▸ **Task statement**:
Precisely the lines from the one with "de ruso. Aprendió español como resultado de" through the end of the data, both included, must make up the response, each restated word for word.

[Collection entries]
——————————
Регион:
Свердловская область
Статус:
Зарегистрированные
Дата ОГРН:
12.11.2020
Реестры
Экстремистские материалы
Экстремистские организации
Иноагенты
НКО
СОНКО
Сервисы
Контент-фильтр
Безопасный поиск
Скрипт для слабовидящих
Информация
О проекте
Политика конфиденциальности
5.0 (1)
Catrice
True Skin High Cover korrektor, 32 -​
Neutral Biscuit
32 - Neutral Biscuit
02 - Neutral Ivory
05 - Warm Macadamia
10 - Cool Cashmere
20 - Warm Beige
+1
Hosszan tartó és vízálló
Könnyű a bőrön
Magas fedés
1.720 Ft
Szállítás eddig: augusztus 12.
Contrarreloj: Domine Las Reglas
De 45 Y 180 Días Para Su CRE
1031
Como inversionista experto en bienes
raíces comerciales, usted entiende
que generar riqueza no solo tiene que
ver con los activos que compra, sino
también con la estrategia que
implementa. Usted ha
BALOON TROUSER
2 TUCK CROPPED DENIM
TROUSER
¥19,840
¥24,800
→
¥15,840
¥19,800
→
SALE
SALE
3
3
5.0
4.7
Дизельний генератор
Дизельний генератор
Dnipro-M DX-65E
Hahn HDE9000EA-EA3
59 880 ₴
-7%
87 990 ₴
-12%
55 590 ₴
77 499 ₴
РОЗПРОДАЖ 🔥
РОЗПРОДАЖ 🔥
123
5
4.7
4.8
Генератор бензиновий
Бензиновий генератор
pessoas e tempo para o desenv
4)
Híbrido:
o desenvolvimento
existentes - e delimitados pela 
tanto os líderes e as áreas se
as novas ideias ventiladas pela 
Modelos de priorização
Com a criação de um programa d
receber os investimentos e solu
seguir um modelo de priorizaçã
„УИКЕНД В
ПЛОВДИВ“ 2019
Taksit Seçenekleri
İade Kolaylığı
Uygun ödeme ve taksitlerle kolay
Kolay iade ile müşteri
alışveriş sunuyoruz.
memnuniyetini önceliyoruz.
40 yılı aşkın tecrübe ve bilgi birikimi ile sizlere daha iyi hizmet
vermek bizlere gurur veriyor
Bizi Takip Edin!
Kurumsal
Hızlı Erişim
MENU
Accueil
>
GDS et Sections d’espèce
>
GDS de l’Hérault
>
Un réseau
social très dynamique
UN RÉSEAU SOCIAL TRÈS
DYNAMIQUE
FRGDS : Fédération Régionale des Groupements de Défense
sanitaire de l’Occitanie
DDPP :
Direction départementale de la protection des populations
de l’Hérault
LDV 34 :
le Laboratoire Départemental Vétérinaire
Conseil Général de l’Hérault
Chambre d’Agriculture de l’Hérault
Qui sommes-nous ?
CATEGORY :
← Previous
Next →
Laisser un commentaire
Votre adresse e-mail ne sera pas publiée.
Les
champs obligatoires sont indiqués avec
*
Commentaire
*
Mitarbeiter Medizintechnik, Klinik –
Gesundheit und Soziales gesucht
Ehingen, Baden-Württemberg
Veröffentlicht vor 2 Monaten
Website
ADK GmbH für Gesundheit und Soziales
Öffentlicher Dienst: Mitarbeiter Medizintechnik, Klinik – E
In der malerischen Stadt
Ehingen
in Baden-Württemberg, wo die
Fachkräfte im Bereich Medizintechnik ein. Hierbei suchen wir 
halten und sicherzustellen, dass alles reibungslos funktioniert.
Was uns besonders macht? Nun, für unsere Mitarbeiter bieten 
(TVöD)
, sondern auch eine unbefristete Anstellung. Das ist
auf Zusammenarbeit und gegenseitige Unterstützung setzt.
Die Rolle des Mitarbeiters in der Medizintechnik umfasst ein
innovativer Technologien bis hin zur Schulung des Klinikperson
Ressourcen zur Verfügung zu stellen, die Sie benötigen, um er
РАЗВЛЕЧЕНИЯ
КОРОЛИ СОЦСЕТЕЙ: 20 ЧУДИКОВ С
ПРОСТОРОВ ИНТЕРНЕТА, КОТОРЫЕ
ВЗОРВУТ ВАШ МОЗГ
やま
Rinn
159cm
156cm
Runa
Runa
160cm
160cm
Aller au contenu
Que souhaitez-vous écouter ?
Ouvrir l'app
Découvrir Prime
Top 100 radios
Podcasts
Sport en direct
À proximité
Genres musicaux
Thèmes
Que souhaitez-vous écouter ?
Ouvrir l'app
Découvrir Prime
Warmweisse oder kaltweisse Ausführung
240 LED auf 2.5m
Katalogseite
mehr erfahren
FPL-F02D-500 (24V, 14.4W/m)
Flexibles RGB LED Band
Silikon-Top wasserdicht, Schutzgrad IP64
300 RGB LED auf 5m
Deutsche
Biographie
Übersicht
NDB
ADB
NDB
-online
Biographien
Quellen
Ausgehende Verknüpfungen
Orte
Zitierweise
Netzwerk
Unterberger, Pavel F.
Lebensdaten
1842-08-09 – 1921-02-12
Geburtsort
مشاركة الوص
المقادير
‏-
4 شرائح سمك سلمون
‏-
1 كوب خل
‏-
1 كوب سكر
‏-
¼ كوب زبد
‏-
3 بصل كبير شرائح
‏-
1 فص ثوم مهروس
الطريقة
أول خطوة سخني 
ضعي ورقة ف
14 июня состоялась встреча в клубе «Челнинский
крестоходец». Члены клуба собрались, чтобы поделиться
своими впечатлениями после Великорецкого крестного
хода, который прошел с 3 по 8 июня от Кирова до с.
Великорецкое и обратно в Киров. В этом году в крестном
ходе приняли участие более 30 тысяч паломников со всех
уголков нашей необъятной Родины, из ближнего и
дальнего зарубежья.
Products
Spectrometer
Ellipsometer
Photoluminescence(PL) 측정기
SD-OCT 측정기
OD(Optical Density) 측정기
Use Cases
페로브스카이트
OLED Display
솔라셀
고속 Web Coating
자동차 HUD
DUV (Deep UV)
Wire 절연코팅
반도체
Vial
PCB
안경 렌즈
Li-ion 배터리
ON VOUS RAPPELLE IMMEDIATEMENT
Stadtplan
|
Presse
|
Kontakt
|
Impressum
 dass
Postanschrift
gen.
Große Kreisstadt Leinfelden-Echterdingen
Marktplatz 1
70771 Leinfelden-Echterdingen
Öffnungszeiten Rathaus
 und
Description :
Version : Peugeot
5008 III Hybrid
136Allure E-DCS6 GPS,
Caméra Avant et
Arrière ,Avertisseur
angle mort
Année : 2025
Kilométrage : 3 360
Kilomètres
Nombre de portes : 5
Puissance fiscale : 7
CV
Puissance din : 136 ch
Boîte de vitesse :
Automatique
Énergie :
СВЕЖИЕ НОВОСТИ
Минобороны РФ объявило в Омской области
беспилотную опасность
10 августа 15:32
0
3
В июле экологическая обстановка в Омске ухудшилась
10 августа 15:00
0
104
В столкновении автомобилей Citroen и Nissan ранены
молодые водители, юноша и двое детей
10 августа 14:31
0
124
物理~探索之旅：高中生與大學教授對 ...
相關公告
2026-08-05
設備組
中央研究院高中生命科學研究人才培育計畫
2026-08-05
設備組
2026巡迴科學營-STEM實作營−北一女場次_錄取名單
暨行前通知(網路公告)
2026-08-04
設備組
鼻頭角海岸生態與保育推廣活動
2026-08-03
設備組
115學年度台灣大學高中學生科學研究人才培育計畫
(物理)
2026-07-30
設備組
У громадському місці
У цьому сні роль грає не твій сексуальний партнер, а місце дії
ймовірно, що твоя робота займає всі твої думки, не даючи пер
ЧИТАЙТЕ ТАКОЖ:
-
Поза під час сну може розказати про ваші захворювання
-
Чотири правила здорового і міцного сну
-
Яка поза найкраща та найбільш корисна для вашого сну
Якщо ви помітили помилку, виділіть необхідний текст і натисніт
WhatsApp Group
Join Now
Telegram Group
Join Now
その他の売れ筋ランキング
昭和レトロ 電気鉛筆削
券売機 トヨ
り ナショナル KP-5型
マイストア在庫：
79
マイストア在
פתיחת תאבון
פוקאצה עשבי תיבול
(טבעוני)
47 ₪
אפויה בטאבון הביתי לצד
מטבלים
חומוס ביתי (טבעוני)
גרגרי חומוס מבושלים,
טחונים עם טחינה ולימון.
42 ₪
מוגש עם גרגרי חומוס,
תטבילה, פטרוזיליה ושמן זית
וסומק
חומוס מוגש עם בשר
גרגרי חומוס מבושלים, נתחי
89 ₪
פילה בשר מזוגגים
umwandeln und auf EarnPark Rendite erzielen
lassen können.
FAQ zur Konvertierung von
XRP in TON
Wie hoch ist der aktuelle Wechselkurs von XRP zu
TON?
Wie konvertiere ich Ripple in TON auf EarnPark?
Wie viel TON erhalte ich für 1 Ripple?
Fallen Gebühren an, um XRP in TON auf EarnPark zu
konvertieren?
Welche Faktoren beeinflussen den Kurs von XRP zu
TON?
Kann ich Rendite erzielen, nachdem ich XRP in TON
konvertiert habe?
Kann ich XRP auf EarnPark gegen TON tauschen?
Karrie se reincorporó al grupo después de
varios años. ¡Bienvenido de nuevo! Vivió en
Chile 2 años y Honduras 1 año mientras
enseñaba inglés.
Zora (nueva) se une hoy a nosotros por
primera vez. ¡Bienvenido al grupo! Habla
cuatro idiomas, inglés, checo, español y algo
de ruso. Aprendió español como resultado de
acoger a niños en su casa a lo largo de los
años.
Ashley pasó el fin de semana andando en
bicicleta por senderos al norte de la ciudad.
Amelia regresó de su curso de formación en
——————————
▸ **Response area**:
de ruso. Aprendió español como resultado de
acoger a niños en su casa a lo largo de los
años.
Ashley pasó el fin de semana andando en
bicicleta por senderos al norte de la ciudad.
Amelia regresó de su curso de formación en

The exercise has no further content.